The task: Only the lines below, from the one with "nose: (198, 67)" through the one with "left hip: (89, 98)", are to be written out, exactly.

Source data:
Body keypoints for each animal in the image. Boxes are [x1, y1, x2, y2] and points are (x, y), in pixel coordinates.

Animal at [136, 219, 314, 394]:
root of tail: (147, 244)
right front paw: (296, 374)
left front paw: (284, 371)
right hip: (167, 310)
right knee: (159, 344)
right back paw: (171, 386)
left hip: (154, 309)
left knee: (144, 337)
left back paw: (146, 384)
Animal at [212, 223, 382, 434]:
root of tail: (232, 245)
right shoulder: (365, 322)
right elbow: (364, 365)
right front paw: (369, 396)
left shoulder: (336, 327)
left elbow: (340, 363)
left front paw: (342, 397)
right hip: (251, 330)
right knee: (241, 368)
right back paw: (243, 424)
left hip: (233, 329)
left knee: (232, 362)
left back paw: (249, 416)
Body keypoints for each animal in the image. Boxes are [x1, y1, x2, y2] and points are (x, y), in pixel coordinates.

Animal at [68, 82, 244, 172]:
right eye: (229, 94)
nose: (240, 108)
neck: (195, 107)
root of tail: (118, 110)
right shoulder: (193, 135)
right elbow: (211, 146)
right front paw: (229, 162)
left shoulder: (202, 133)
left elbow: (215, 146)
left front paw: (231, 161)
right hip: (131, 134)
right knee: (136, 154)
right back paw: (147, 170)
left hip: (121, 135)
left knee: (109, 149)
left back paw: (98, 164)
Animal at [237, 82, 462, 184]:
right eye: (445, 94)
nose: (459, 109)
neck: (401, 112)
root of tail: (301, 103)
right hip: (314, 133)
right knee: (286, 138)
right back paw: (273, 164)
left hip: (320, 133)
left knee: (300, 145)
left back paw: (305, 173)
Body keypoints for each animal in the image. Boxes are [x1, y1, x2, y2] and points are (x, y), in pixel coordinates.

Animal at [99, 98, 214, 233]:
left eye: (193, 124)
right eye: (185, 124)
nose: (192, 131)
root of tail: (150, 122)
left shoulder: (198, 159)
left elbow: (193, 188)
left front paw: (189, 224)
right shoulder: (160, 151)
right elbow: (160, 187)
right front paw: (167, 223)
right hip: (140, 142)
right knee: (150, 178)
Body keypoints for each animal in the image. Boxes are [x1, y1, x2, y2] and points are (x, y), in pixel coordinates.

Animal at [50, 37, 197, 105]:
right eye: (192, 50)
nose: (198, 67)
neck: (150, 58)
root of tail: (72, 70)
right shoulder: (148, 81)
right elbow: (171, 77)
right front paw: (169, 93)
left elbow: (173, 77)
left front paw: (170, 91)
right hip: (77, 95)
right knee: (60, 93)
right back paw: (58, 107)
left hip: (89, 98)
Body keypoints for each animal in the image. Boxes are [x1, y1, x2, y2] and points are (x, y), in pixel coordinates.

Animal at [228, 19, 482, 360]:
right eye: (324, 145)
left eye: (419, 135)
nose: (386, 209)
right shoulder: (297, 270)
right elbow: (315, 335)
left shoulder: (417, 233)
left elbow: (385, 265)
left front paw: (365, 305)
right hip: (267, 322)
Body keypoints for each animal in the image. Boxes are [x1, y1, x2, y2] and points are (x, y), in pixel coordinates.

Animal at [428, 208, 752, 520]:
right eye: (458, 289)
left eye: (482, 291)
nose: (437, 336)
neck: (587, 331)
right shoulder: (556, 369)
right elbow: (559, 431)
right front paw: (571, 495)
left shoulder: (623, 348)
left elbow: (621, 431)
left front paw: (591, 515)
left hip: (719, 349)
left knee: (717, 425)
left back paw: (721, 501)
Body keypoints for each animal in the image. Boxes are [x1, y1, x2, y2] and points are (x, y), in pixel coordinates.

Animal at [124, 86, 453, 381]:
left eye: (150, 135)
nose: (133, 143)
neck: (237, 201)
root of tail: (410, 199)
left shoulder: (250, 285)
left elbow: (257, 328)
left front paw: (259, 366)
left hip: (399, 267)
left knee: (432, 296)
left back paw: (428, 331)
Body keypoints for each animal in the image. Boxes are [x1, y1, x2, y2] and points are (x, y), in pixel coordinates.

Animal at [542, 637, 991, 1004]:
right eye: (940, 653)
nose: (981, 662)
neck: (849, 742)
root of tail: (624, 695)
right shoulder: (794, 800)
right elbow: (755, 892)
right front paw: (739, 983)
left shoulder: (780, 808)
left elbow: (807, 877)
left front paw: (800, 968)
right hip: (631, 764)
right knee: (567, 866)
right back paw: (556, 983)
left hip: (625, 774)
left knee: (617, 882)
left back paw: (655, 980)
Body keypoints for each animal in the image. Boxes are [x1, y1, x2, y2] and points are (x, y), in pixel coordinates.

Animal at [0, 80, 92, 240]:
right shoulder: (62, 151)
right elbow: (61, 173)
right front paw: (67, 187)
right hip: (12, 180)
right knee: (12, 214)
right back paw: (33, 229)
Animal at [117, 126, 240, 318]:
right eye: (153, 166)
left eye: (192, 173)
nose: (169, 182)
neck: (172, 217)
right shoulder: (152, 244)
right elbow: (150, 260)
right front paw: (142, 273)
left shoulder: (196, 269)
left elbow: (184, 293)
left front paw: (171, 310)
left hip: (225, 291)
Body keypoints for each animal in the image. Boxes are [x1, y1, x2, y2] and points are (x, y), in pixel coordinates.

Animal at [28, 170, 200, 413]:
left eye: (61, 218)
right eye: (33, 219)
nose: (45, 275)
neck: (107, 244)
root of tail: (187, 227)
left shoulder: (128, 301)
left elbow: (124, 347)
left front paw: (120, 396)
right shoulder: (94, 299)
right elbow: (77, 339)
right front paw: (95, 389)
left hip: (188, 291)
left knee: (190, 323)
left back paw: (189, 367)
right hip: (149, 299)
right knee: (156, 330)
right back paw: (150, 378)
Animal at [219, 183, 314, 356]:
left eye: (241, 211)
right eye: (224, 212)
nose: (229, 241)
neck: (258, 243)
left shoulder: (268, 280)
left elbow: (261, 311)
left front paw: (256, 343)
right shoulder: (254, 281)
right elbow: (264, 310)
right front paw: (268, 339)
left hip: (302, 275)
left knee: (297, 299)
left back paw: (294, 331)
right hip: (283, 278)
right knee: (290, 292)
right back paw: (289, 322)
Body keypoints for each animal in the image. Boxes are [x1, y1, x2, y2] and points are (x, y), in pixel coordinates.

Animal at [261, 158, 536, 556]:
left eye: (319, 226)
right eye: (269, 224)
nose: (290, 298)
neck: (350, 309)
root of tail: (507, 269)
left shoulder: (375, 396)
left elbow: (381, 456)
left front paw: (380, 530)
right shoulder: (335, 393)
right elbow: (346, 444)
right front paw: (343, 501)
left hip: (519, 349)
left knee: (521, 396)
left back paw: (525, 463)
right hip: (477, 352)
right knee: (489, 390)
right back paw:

Written solution:
nose: (198, 67)
neck: (150, 58)
root of tail: (72, 70)
right shoulder: (148, 81)
right elbow: (171, 77)
right front paw: (169, 93)
left elbow: (173, 77)
left front paw: (170, 91)
right hip: (77, 95)
right knee: (60, 93)
right back paw: (58, 107)
left hip: (89, 98)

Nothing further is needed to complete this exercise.